Partnered at the Hope Bay Gold project in Nunavut since late 1999, Miramar Mining (MAE-T) and Hope Bay Gold have begun talks aimed at combining the two companies via a share-swap deal.
The two propose a combination based on a share exchange ratio of 0.263 of a Miramar share for one Hope Bay Gold share. The proposal also suggests that the board of directors of the newly combined company would comprise five nominees from Miramar and four from Hope Bay Gold.
Miramar’s chairman, Tony Petrina would continue as non-executive chairman. Hope bay’s CEO David Fennell would be appointed as Vice Chairman, and Miramar’s management team would continue as currently structured.
Canaccord Capital will provide fairness opinion of the deal to Miramar; Griffiths, McBurney & Partners will do the same for Hope Bay.
The two companies bought the Hope Bay project from Australian-based BHP in late 1999 for US$18.5 million. BHP had spent about $85 million on the project between 1991 and 1996, outlining a resource of 4.3 million ounces in three separate deposits: Boston, Doris and Madrid. The decision to sell the project came after BHP deemed gold a non-core asset and pulled out of the gold business worldwide.
In mid-January, with results from drilling in 2001 in hand, Miramar and Hope Bay updated the resource estimate at the Hope Bay project. The new resource figure for the project’s three deposits — Boston, Doris, and Madrid — is 10 million tonnes grading 13.3 grams gold per tonne. (T.N.M. Jan. 21-27/02)
The partners have also announced positive results of a scoping study that outlines a proposed initial development plan for the high grade Doris Hinge Zone at the Hope Bay project.
The study contemplates a stand-alone, 600-tonne-per day operation running on the Hinge zone for about 2 years to produce 271,724 oz. of gold in all. Capital costs are estimated at $26.7 million.
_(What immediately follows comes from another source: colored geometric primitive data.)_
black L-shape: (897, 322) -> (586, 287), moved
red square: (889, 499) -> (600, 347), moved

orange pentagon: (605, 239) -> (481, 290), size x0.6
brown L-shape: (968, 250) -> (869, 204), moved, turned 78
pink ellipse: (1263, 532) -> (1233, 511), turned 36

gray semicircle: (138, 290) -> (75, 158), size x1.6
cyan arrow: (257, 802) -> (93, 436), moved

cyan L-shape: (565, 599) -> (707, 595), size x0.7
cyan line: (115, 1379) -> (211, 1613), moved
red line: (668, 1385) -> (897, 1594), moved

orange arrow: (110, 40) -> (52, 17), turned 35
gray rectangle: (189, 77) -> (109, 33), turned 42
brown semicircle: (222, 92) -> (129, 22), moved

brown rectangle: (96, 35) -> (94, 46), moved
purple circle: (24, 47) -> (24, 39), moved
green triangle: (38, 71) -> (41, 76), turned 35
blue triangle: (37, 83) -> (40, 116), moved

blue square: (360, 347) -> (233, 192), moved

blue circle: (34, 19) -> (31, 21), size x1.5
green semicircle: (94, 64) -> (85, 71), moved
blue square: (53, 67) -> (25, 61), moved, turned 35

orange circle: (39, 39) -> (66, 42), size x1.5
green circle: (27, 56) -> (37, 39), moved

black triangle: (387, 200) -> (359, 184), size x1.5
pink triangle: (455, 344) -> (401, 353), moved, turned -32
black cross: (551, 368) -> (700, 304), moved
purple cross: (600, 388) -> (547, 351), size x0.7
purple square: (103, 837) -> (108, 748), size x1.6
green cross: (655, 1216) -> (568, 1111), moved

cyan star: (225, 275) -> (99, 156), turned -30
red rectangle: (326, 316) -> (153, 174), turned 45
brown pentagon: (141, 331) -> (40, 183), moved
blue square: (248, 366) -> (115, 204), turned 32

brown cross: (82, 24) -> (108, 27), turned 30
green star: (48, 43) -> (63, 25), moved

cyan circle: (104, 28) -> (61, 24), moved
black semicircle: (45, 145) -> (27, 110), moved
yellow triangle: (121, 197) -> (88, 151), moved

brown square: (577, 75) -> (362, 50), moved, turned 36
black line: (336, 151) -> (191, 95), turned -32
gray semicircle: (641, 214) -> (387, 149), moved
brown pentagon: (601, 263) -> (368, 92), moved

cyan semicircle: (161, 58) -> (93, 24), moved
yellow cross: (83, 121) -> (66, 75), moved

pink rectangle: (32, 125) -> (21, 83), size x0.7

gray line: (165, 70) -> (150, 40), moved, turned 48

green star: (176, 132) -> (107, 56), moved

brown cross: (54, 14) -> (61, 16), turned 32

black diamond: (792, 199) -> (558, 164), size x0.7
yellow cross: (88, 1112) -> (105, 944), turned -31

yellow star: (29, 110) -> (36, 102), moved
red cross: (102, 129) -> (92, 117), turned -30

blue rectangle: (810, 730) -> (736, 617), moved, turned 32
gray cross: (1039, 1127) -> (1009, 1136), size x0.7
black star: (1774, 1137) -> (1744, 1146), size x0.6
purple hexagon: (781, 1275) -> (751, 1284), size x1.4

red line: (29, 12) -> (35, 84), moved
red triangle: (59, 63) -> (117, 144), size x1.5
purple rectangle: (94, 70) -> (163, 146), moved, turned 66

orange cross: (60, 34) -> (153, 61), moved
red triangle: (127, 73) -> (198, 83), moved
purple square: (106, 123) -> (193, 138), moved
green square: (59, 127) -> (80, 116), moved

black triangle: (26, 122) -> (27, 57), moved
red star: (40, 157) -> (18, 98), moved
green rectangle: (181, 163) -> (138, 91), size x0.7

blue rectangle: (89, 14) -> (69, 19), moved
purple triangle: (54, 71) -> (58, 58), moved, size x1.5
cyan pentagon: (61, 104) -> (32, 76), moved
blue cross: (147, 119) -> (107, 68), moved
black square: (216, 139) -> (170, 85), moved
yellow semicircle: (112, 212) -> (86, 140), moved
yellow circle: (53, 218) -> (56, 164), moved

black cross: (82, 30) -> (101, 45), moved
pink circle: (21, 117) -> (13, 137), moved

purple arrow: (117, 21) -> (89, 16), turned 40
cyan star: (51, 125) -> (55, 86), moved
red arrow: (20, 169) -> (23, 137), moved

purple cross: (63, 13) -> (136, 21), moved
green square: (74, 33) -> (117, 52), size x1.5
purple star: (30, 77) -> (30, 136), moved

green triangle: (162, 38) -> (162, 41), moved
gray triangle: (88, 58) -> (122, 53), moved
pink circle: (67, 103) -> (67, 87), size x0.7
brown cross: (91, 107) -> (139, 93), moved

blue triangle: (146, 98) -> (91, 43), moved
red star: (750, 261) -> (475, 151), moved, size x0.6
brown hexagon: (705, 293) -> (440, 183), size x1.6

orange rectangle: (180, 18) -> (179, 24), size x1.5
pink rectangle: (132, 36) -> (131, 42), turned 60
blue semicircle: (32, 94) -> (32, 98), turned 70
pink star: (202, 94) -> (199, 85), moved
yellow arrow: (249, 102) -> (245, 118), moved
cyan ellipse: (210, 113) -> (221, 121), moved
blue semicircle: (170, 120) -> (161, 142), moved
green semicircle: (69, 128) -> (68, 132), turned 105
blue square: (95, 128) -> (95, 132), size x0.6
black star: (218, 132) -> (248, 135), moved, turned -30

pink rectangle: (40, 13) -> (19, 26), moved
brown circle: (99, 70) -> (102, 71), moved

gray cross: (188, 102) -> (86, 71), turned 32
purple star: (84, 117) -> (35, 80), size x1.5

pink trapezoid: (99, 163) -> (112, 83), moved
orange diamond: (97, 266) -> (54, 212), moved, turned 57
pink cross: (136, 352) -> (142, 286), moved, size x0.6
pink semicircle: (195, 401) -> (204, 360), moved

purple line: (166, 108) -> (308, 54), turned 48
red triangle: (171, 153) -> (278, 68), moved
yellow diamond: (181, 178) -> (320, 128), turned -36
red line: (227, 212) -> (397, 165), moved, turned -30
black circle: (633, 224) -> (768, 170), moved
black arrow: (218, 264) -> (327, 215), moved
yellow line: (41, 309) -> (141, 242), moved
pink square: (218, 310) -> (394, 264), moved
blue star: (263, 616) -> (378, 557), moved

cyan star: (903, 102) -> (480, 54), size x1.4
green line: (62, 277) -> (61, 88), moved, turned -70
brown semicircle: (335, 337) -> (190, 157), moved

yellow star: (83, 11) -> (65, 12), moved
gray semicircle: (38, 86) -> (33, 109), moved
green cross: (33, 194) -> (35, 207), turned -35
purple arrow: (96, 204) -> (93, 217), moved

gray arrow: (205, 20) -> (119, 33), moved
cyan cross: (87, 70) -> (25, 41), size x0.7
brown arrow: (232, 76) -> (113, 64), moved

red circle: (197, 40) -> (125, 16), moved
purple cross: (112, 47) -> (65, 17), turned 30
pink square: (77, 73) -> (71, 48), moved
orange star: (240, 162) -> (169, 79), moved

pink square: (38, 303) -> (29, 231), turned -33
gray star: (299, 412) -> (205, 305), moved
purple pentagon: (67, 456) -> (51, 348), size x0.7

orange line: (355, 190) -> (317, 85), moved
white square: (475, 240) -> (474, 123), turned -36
Initially, mining would take place via a small open pit followed by ramp access and underground mining of the majority of the zone’s resources plus material from four blocks from the Central and Lakeshore veins on the limbs of the Hinge zone. Another 9,000 tonnes of higher-grade stockpile material from the Boston deposit would be hauled to the mill for processing. The recovery rate is estimated at 97%.
Underground mining would be contractor-operated, room-and-pillar mining. The plan is to crush ore in a crusher adjacent to the portal; the material would then move on to a modular mill pre-constructed off site. Gold dor would be produced onsite following conventional crushing and grinding with an integrated gravity gold recovery circuit followed by flotation and cyanidation.
The near surface Hinge zone sports an indicated resource of 215,000 tonnes at 29 grams gold per tonne and additional inferred resources of 79,000 tonnes grading 37 grams.
At an assumed gold price of US$260 per oz., the study pegs the small-scale project’s net present value, at a 5% discount rate, at $29.8 million. Net pre-tax cash flow would be $36.4 million and the pre-tax rate of return about 69%. The payback period would be 15 months.
When a gold price of US$300 per oz. is used, the project’s net present value climbs to $44,6 million; the cash flow before taxes increases to $53.2 million; and payback takes just 12 months. In all, the project would provide a 101.9% return on investment.
Of the tonnage of material considered by the study, about 75% is indicated, the remainder is in the inferred category. The study also takes into account an assumed 1.8% royalty, the minimum payable to the NTI, an Inuit corporation.
Waste rock from the operation would be used to build an access road to a barge off-loading area 3.7 km to the north, an airstrip, and for tailings dam construction. Tailings would be deposited sub-aqueously in a small lake to the east of the Hinge zone.
The operation would employ about 96 people on a fly-in-fly-out basis.
Looking ahead, the partners say that there are possible extensions to the Hinge zone to the north. Development and mining of resources in the Doris’ Connector and Central areas could further add to the mine life. The companies are looking at sinking an exploration decline from the Hinge zone portal south to Doris Central to allow detailed underground drilling.
Planning is under way for the 2002 work program, with an eye toward the completion of a feasibility study of the Hinge zone.
Walsh said in a prepared statement, “The development of a relatively small scale operation at Hope Bay could allow expedited production at a capital cost potentially within reach of the joint venture’s financial resources and could generate significant cash flow at current gold prices to continue the exploration and development of the Hope Bay belt.”
News of the talks sent Miramar’s shares down a dime or more than 7% to $1.35 in late-morning traded on the Toronto Stock Exchange. Hope Bay’s shares were off 4 or more than 10% at 35.